[Source records]

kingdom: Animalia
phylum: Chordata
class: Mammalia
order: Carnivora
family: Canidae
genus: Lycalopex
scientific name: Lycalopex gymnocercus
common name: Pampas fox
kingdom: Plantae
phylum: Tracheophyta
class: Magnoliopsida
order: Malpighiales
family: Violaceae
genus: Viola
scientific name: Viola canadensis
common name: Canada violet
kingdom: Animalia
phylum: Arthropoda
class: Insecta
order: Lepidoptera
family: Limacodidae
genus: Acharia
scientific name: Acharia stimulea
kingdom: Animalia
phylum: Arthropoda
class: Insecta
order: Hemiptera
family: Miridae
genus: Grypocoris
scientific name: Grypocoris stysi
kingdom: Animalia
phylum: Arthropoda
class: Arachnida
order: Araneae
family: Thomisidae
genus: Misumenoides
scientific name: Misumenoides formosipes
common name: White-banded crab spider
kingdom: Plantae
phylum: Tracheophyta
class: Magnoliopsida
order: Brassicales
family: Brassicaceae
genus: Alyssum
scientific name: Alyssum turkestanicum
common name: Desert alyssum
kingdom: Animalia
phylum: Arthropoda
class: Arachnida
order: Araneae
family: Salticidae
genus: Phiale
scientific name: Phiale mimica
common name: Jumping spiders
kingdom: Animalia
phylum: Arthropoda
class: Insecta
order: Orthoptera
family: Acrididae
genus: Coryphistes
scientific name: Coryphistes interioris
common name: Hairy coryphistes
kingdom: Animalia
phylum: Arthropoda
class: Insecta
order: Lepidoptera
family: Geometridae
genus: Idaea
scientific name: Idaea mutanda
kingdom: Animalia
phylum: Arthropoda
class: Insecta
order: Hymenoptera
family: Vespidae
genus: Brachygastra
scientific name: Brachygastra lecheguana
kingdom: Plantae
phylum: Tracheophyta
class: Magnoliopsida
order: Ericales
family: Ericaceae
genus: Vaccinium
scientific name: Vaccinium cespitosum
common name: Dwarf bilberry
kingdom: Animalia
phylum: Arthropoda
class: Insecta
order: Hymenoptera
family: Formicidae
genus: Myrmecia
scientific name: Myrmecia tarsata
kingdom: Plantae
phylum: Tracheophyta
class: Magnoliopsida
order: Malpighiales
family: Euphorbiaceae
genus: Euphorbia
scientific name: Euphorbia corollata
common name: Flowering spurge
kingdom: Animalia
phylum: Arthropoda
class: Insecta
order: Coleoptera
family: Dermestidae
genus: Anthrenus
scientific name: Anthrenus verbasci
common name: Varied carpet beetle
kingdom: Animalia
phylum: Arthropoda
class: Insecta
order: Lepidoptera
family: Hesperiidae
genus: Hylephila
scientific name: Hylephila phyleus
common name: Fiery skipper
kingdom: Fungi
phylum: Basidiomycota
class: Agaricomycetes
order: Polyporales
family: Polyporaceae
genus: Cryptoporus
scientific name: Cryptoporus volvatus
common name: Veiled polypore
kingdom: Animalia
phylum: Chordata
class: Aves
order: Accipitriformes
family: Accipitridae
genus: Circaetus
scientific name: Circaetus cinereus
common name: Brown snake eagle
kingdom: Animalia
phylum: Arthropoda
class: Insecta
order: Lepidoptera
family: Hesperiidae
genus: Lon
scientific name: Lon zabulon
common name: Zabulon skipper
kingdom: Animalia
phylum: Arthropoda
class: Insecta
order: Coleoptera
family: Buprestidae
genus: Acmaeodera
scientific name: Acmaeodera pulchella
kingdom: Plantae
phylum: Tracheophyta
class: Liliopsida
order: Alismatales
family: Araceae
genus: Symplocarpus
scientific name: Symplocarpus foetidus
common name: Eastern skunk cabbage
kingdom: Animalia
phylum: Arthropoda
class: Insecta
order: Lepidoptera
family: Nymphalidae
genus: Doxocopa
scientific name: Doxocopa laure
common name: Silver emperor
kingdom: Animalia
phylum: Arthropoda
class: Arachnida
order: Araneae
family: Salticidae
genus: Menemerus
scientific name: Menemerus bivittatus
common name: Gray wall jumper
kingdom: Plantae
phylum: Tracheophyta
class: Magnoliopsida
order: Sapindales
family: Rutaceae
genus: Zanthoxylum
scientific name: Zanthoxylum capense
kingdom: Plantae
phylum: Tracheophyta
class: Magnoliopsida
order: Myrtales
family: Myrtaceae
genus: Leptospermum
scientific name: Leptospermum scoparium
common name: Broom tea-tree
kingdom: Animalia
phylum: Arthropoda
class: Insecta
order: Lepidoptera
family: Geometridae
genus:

• **AIM OF THE EXERCISE**: Write out every line of the records above as a numbered list, leaving out any blank lines.

• **RESPONSE**:
1. kingdom: Animalia
2. phylum: Chordata
3. class: Mammalia
4. order: Carnivora
5. family: Canidae
6. genus: Lycalopex
7. scientific name: Lycalopex gymnocercus
8. common name: Pampas fox
9. kingdom: Plantae
10. phylum: Tracheophyta
11. class: Magnoliopsida
12. order: Malpighiales
13. family: Violaceae
14. genus: Viola
15. scientific name: Viola canadensis
16. common name: Canada violet
17. kingdom: Animalia
18. phylum: Arthropoda
19. class: Insecta
20. order: Lepidoptera
21. family: Limacodidae
22. genus: Acharia
23. scientific name: Acharia stimulea
24. kingdom: Animalia
25. phylum: Arthropoda
26. class: Insecta
27. order: Hemiptera
28. family: Miridae
29. genus: Grypocoris
30. scientific name: Grypocoris stysi
31. kingdom: Animalia
32. phylum: Arthropoda
33. class: Arachnida
34. order: Araneae
35. family: Thomisidae
36. genus: Misumenoides
37. scientific name: Misumenoides formosipes
38. common name: White-banded crab spider
39. kingdom: Plantae
40. phylum: Tracheophyta
41. class: Magnoliopsida
42. order: Brassicales
43. family: Brassicaceae
44. genus: Alyssum
45. scientific name: Alyssum turkestanicum
46. common name: Desert alyssum
47. kingdom: Animalia
48. phylum: Arthropoda
49. class: Arachnida
50. order: Araneae
51. family: Salticidae
52. genus: Phiale
53. scientific name: Phiale mimica
54. common name: Jumping spiders
55. kingdom: Animalia
56. phylum: Arthropoda
57. class: Insecta
58. order: Orthoptera
59. family: Acrididae
60. genus: Coryphistes
61. scientific name: Coryphistes interioris
62. common name: Hairy coryphistes
63. kingdom: Animalia
64. phylum: Arthropoda
65. class: Insecta
66. order: Lepidoptera
67. family: Geometridae
68. genus: Idaea
69. scientific name: Idaea mutanda
70. kingdom: Animalia
71. phylum: Arthropoda
72. class: Insecta
73. order: Hymenoptera
74. family: Vespidae
75. genus: Brachygastra
76. scientific name: Brachygastra lecheguana
77. kingdom: Plantae
78. phylum: Tracheophyta
79. class: Magnoliopsida
80. order: Ericales
81. family: Ericaceae
82. genus: Vaccinium
83. scientific name: Vaccinium cespitosum
84. common name: Dwarf bilberry
85. kingdom: Animalia
86. phylum: Arthropoda
87. class: Insecta
88. order: Hymenoptera
89. family: Formicidae
90. genus: Myrmecia
91. scientific name: Myrmecia tarsata
92. kingdom: Plantae
93. phylum: Tracheophyta
94. class: Magnoliopsida
95. order: Malpighiales
96. family: Euphorbiaceae
97. genus: Euphorbia
98. scientific name: Euphorbia corollata
99. common name: Flowering spurge
100. kingdom: Animalia
101. phylum: Arthropoda
102. class: Insecta
103. order: Coleoptera
104. family: Dermestidae
105. genus: Anthrenus
106. scientific name: Anthrenus verbasci
107. common name: Varied carpet beetle
108. kingdom: Animalia
109. phylum: Arthropoda
110. class: Insecta
111. order: Lepidoptera
112. family: Hesperiidae
113. genus: Hylephila
114. scientific name: Hylephila phyleus
115. common name: Fiery skipper
116. kingdom: Fungi
117. phylum: Basidiomycota
118. class: Agaricomycetes
119. order: Polyporales
120. family: Polyporaceae
121. genus: Cryptoporus
122. scientific name: Cryptoporus volvatus
123. common name: Veiled polypore
124. kingdom: Animalia
125. phylum: Chordata
126. class: Aves
127. order: Accipitriformes
128. family: Accipitridae
129. genus: Circaetus
130. scientific name: Circaetus cinereus
131. common name: Brown snake eagle
132. kingdom: Animalia
133. phylum: Arthropoda
134. class: Insecta
135. order: Lepidoptera
136. family: Hesperiidae
137. genus: Lon
138. scientific name: Lon zabulon
139. common name: Zabulon skipper
140. kingdom: Animalia
141. phylum: Arthropoda
142. class: Insecta
143. order: Coleoptera
144. family: Buprestidae
145. genus: Acmaeodera
146. scientific name: Acmaeodera pulchella
147. kingdom: Plantae
148. phylum: Tracheophyta
149. class: Liliopsida
150. order: Alismatales
151. family: Araceae
152. genus: Symplocarpus
153. scientific name: Symplocarpus foetidus
154. common name: Eastern skunk cabbage
155. kingdom: Animalia
156. phylum: Arthropoda
157. class: Insecta
158. order: Lepidoptera
159. family: Nymphalidae
160. genus: Doxocopa
161. scientific name: Doxocopa laure
162. common name: Silver emperor
163. kingdom: Animalia
164. phylum: Arthropoda
165. class: Arachnida
166. order: Araneae
167. family: Salticidae
168. genus: Menemerus
169. scientific name: Menemerus bivittatus
170. common name: Gray wall jumper
171. kingdom: Plantae
172. phylum: Tracheophyta
173. class: Magnoliopsida
174. order: Sapindales
175. family: Rutaceae
176. genus: Zanthoxylum
177. scientific name: Zanthoxylum capense
178. kingdom: Plantae
179. phylum: Tracheophyta
180. class: Magnoliopsida
181. order: Myrtales
182. family: Myrtaceae
183. genus: Leptospermum
184. scientific name: Leptospermum scoparium
185. common name: Broom tea-tree
186. kingdom: Animalia
187. phylum: Arthropoda
188. class: Insecta
189. order: Lepidoptera
190. family: Geometridae
191. genus:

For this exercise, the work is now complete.